In cases where a defendant alleges fraudulent joinder, the Tenth Circuit has directed district courts to “pierce the pleadings, consider the entire record, and determine the basis of joinder by any means available.” Nerad v. AstraZeneca Pharmaceuticals, Inc., 203 Fed.Appx. 911, 913 (10th Cir.2006). While the court is to pierce the pleadings, the court is
not to “pre-try, as a matter of course, doubtful issues of fact to determine removability; the issue must be capable of summary determination and be proven with complete certainty.” Smoot v. Chicago, Rock Island & Pac. R.R. Co., 378 F.2d 879, 882 (10th Cir.1967). Furthermore, “[a] claim which can be dismissed only after an intricate analysis of state law
is not so wholly insubstantial and frivolous that it may be disregarded for purposes of diversity jurisdiction.” Brazell v. Waite, 525 Fed.Appx. 878, 881 (10th Cir.2013). The elements of a tortious interference claims are (1) interference with a business or contractual right; (2) malicious and wrongful interference that is neither justified, privileged, nor excusable; (3) damage proximately sustained as a result of the interference. Tuffy’s, Inc.

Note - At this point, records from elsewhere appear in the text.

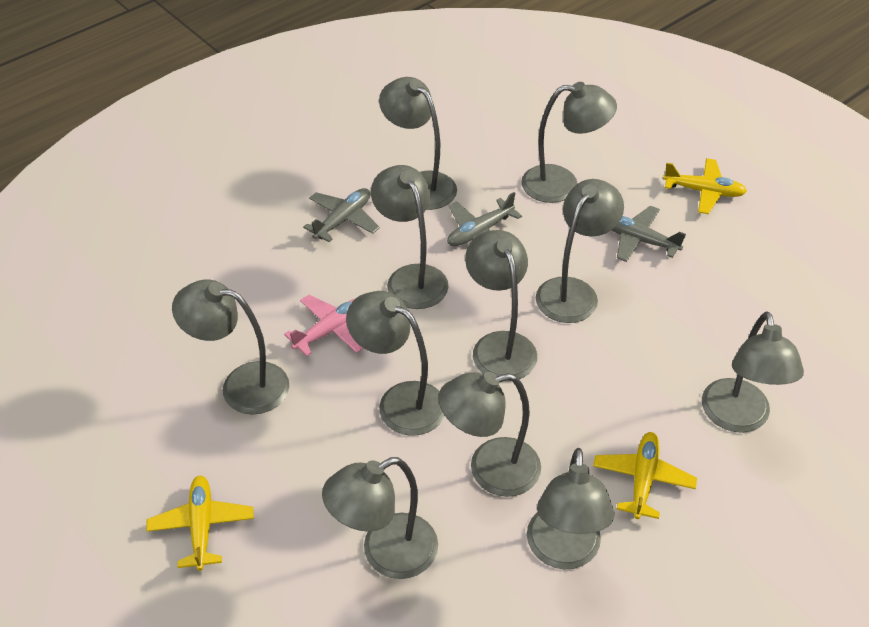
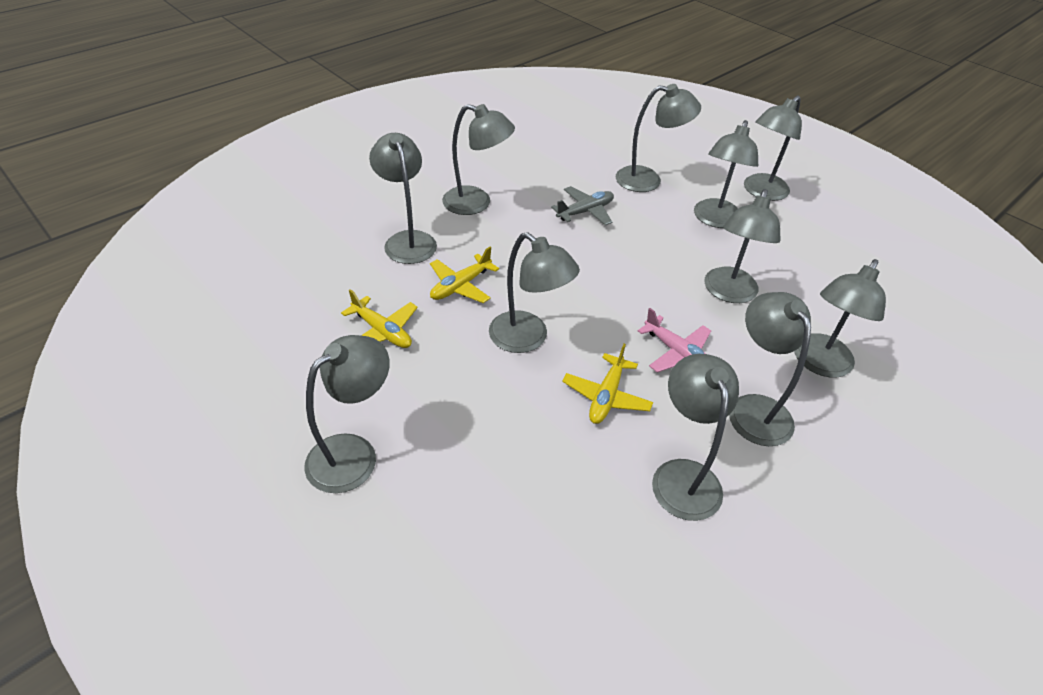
grey plane: [303,188,380,242] [447,192,522,246] [611,206,686,262] = 3 -> [551,186,614,225] = 1

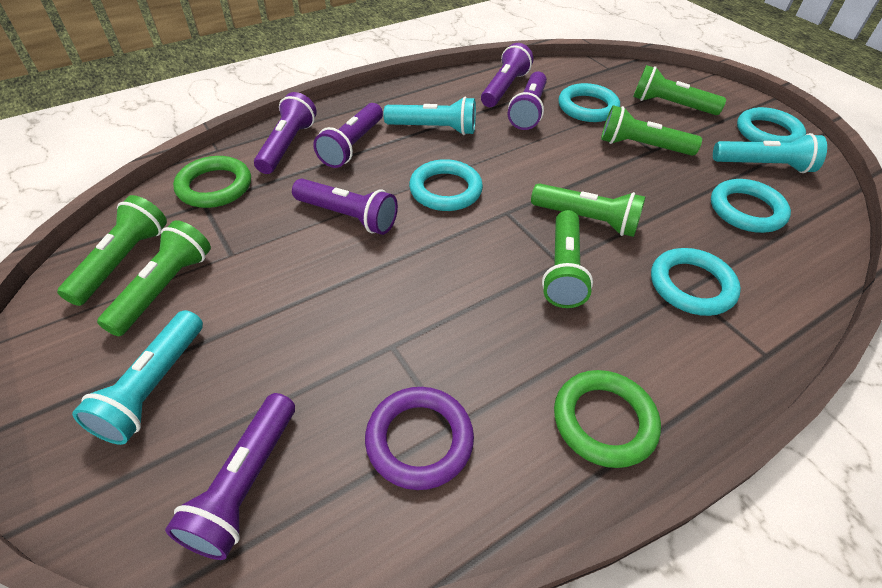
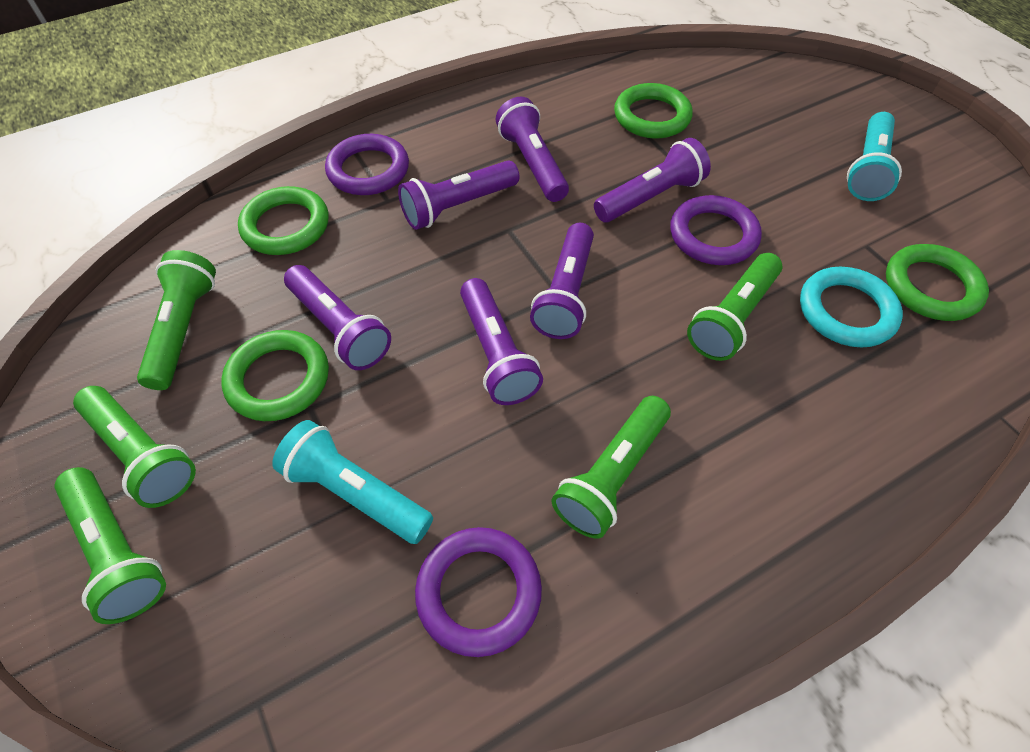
green flashlight: [57,195,167,306] [97,220,211,336] [531,183,645,237] [542,210,593,308] [601,105,702,156] [633,65,726,115] = 6 -> [54,467,166,624] [73,386,196,508] [137,250,216,390] [552,396,671,539] [687,253,783,361] = 5
green ring: [173,156,251,208] [554,370,661,468] = 2 -> [221,330,329,421] [238,186,329,255] [614,83,693,139] [886,244,989,321] = 4
purple ring: [365,387,474,490] = 1 -> [325,134,409,195] [415,527,542,657] [670,195,762,265] = 3
turquoise flashlight: [72,310,203,445] [384,97,476,135] [713,133,827,173] = 3 -> [272,420,433,544] [847,112,902,201] = 2
turquoise ring: [409,159,483,211] [558,83,620,122] [651,248,741,316] [711,179,791,233] [737,107,806,143] = 5 -> [800,267,903,348] = 1

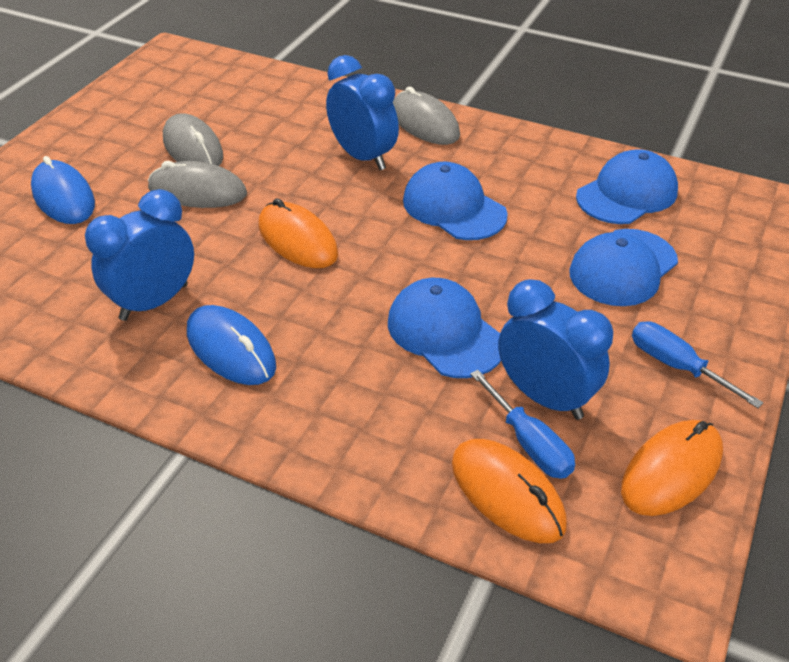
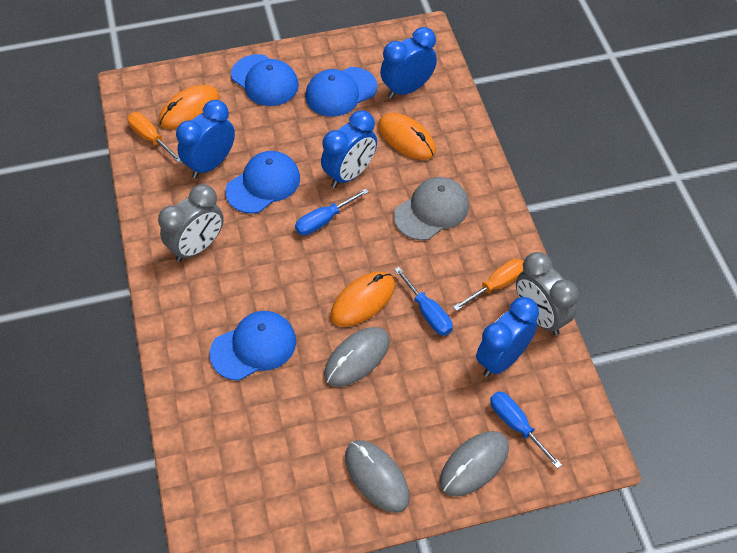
blue clock: [85,189,194,321] [326,55,399,170] [498,279,613,420] = 3 -> [176,100,235,178] [321,110,377,188] [380,27,437,99] [476,297,539,377] = 4
blue mouse: [31,156,95,224] [187,305,276,385] = 2 -> none = 0
blue screwdriver: [470,370,575,479] [632,321,764,408] = 2 -> [295,188,369,235] [394,267,453,336] [490,391,562,469] = 3
grey cap: none = 0 -> [394,177,469,240] = 1
grey clock: none = 0 -> [158,184,224,262] [516,252,579,335] = 2
orange screwdriver: none = 0 -> [127,112,181,163] [453,259,524,311] = 2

4 v. City of Oklahoma City, 212 P.3d 1158, 1165 (Okla.2009). An agent or employee generally cannot be held liable for interfering with a contract between the principal and a third party.
Voiles v. Santa Fe Minerals, Inc., 911 P.2d 1205, 1210 (Okla.1996). An exception exists in that liability may be present where the agent or employee acts in bad faith and contrary to the interests of the principal. Martin v. Johnson, 975 P.2d 889, 896-97 (Okla.1988). Under the applicable standard, the court grants the present motion.